(Saved entries)
────
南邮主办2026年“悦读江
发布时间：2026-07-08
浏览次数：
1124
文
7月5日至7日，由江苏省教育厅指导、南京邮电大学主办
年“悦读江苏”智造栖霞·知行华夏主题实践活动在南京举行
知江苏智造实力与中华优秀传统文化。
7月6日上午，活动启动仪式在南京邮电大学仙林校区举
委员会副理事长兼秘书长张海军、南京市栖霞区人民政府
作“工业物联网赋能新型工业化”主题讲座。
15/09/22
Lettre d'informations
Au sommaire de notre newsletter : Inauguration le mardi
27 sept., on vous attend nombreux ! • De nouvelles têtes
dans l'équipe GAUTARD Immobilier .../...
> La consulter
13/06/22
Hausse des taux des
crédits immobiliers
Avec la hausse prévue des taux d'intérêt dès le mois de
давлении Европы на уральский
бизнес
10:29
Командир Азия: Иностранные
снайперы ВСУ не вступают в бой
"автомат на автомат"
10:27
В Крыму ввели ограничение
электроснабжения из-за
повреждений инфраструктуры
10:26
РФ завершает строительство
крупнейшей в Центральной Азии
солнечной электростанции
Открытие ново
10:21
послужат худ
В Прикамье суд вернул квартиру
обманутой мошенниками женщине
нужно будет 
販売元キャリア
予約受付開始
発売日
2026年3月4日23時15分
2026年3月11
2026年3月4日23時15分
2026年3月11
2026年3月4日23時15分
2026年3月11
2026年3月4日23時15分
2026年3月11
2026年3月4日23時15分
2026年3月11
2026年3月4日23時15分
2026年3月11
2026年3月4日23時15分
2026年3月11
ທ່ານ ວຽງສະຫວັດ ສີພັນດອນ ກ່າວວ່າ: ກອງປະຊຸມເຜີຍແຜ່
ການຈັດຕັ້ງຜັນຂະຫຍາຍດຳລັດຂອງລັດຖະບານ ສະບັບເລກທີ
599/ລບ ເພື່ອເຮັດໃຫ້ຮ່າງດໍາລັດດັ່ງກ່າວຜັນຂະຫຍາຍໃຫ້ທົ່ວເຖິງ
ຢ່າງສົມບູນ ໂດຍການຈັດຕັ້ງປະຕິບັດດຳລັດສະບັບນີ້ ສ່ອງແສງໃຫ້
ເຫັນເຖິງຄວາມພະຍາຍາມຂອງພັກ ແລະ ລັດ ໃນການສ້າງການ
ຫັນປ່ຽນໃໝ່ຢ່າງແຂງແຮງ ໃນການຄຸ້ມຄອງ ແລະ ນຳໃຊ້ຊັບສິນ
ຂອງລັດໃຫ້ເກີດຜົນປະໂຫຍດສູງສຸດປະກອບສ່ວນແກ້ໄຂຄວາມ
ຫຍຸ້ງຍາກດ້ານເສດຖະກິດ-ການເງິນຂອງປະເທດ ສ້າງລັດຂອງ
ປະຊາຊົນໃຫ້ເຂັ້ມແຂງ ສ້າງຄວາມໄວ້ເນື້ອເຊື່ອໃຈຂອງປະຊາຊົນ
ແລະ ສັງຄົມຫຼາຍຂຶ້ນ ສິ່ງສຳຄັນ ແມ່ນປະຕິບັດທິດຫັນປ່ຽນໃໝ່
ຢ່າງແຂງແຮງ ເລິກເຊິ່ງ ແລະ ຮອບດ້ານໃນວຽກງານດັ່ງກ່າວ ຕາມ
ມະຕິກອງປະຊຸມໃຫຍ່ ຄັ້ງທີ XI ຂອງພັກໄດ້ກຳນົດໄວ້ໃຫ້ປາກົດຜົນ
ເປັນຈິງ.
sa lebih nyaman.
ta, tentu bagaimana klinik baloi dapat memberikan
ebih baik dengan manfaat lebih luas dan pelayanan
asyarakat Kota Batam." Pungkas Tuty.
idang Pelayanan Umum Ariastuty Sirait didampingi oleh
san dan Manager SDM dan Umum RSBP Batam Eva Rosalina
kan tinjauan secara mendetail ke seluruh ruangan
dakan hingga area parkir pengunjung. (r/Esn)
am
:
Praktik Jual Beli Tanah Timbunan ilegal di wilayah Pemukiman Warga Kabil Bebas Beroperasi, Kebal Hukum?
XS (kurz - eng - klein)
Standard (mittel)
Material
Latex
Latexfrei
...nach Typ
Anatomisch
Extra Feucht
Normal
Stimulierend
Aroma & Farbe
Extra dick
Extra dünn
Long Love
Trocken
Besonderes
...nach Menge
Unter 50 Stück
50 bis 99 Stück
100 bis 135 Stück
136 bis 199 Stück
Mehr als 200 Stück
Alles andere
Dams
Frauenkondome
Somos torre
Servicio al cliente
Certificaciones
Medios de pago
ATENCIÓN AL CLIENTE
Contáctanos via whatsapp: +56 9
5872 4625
────
* [Task instructions]:
Using the records above, copy exactly the lines from the one containing "XS (kurz - eng - klein)" through the last, inclusive, and nothing else.

* [Solution for this problem]:
XS (kurz - eng - klein)
Standard (mittel)
Material
Latex
Latexfrei
...nach Typ
Anatomisch
Extra Feucht
Normal
Stimulierend
Aroma & Farbe
Extra dick
Extra dünn
Long Love
Trocken
Besonderes
...nach Menge
Unter 50 Stück
50 bis 99 Stück
100 bis 135 Stück
136 bis 199 Stück
Mehr als 200 Stück
Alles andere
Dams
Frauenkondome
Somos torre
Servicio al cliente
Certificaciones
Medios de pago
ATENCIÓN AL CLIENTE
Contáctanos via whatsapp: +56 9
5872 4625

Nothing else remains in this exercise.